“Go live in Wilmette if you don’t want to pay the taxes,” Ald. Devon Reid (8th) said Monday night, defending his proposal for a 15-cent bag tax in Evanston.
Reid claimed at the Human Services Committee meeting that the proposed bag tax should “make people proud of Evanston, that Evanston does bold things to make the community cleaner and stand up for the environment.”
He added that residents who took their shopping business out of town in response to the tax would be “shirking their responsibilities as citizens of Evanston.”
During public comment at the meeting several merchants complained that the tax would drive customers out of town at a time when merchants are struggling to stay in business.
Peter O’Malley of Beer on Central, who’s president of the Central Street Evanston organization, said the tax would be “punitive to all small businesses in the city,” when most, he said are already environmentally conscious and many have been recognized for their environmental efforts.
Ellen King of Hewn Bread held up a paper bread bag, saying, “We’ve never used plastic. We use paper that can be composted.” She said the tax would really be a burden on small businesses to administer.
King said she’d be OK with a ban on plastic bags that the proposed ordinance would impose in 2024, “but please don’t tax paper bags,” she added.
Simone Oettinger of the children’s clothing and gift store Maya Papaya held up an empty Amazon delivery box and asked why the city wasn’t taxing those. “Online shopping has a much bigger impact on the environment,” she claimed.
Oettinger said the city should at least exempt gift bags that stores like her shop hand out as a form of gift wrapping.
“Evanston has a reputation for being business-unfriendly,” she added, “and this will send customers and businesses to other communities and online.”

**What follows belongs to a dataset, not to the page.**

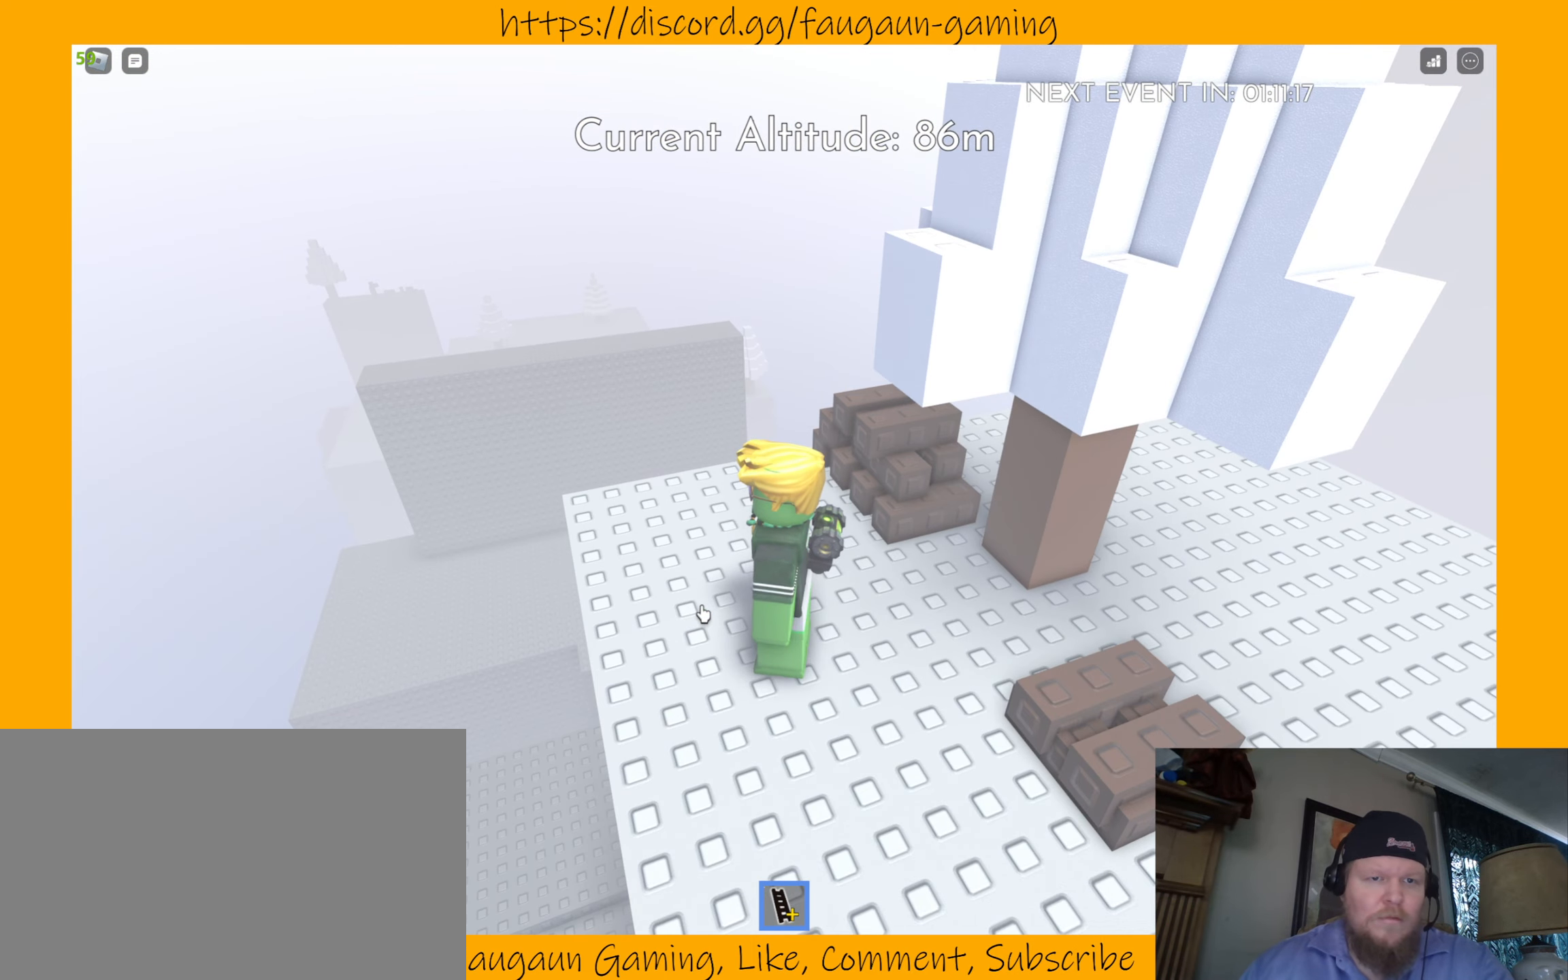
{"keys": [], "mouse": ["right"], "events": []}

Susanne Ali of Dave’s Down to Earth Rock Shop said her customers are already complaining that they don’t want to come to Evanston because of the cost of parking.

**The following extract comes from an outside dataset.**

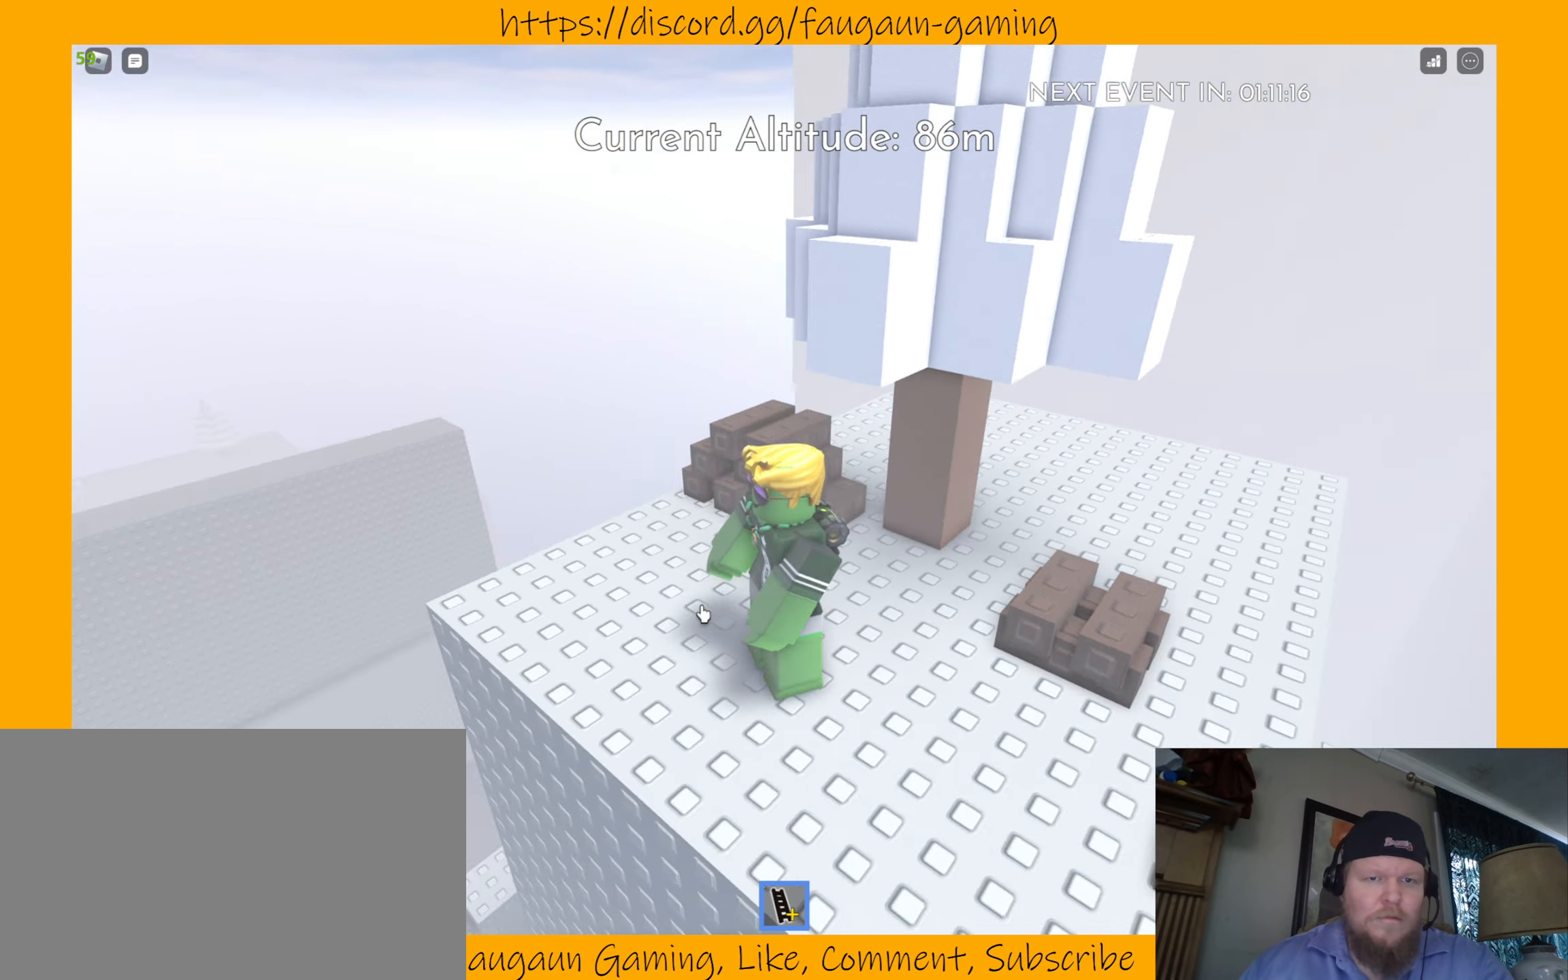
{"keys": [], "mouse": ["right"], "events": []}
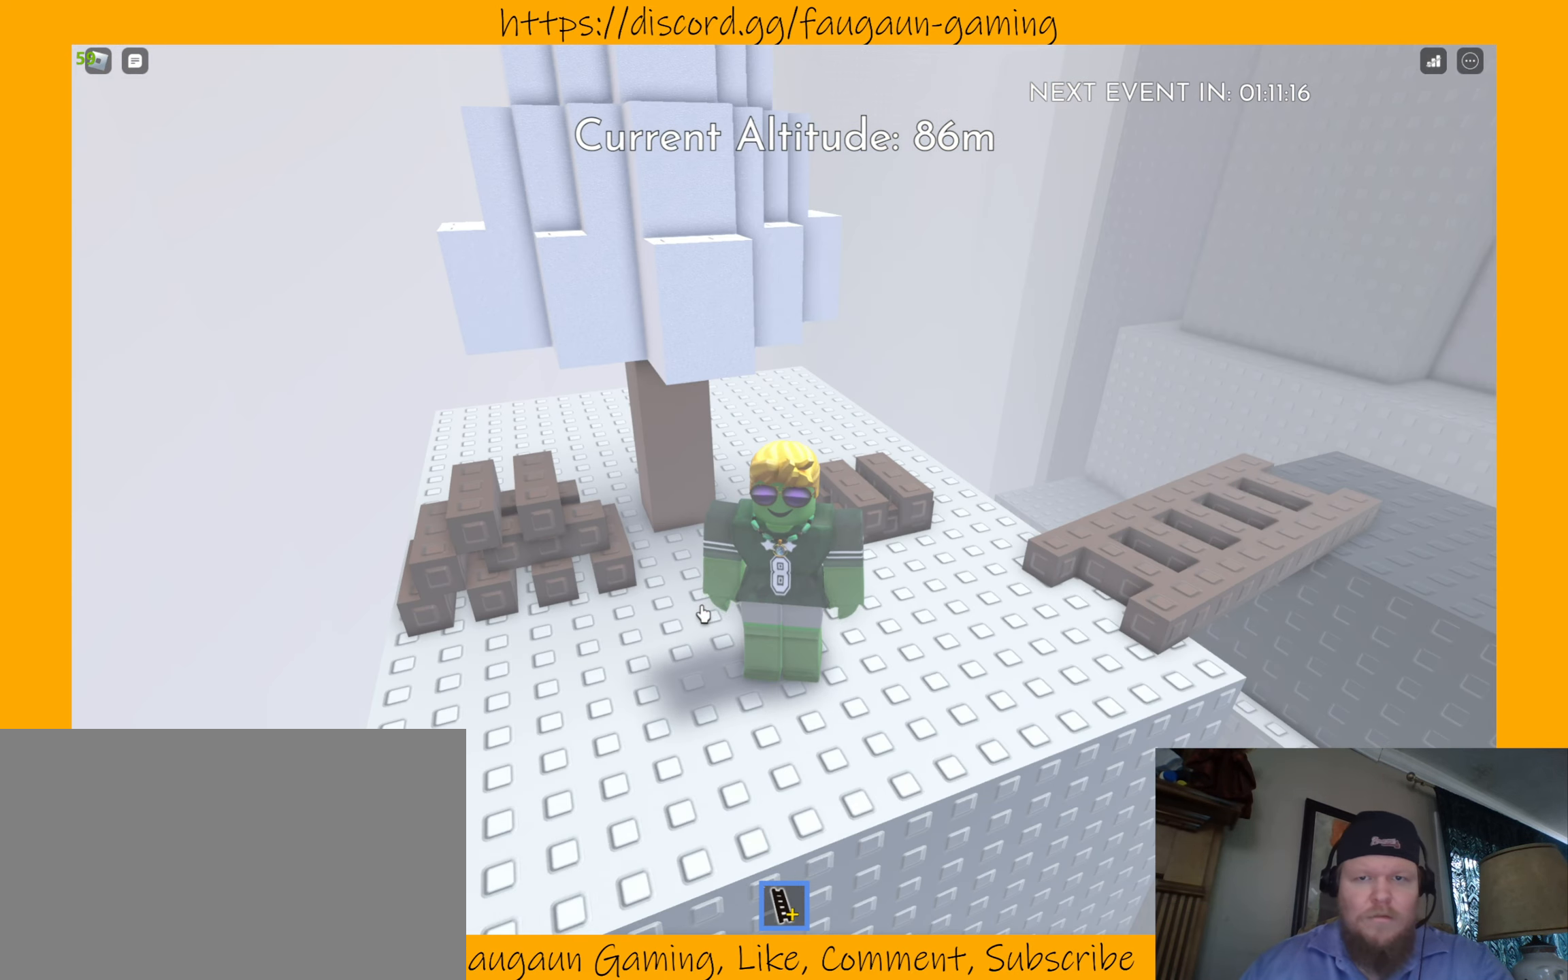
{"keys": [], "mouse": [], "events": [[367, "mouse_right", "up"], [367, "w", "down"], [500, "w", "up"]]}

Add the bag tax, she said, “and you’re going to end up losing even more businesses in Evanston.”
Noting that her shop moved across Main Street to a new location a few years ago, she added, “Next time we’re going to move, we’ll have to consider moving to other suburbs just based on this proposal and the parking fees.”
On motions from Ald. Eleanor Revelle (7th) the committee voted 3-2 to carve out an exemption for paper gift bags and to let recipients of SNAP or food stamp benefits escape paying the bag tax.
But a motion by Revelle to exempt restaurants from the bag tax failed for lack of a second.
The measure now goes to the City Council for introduction and action.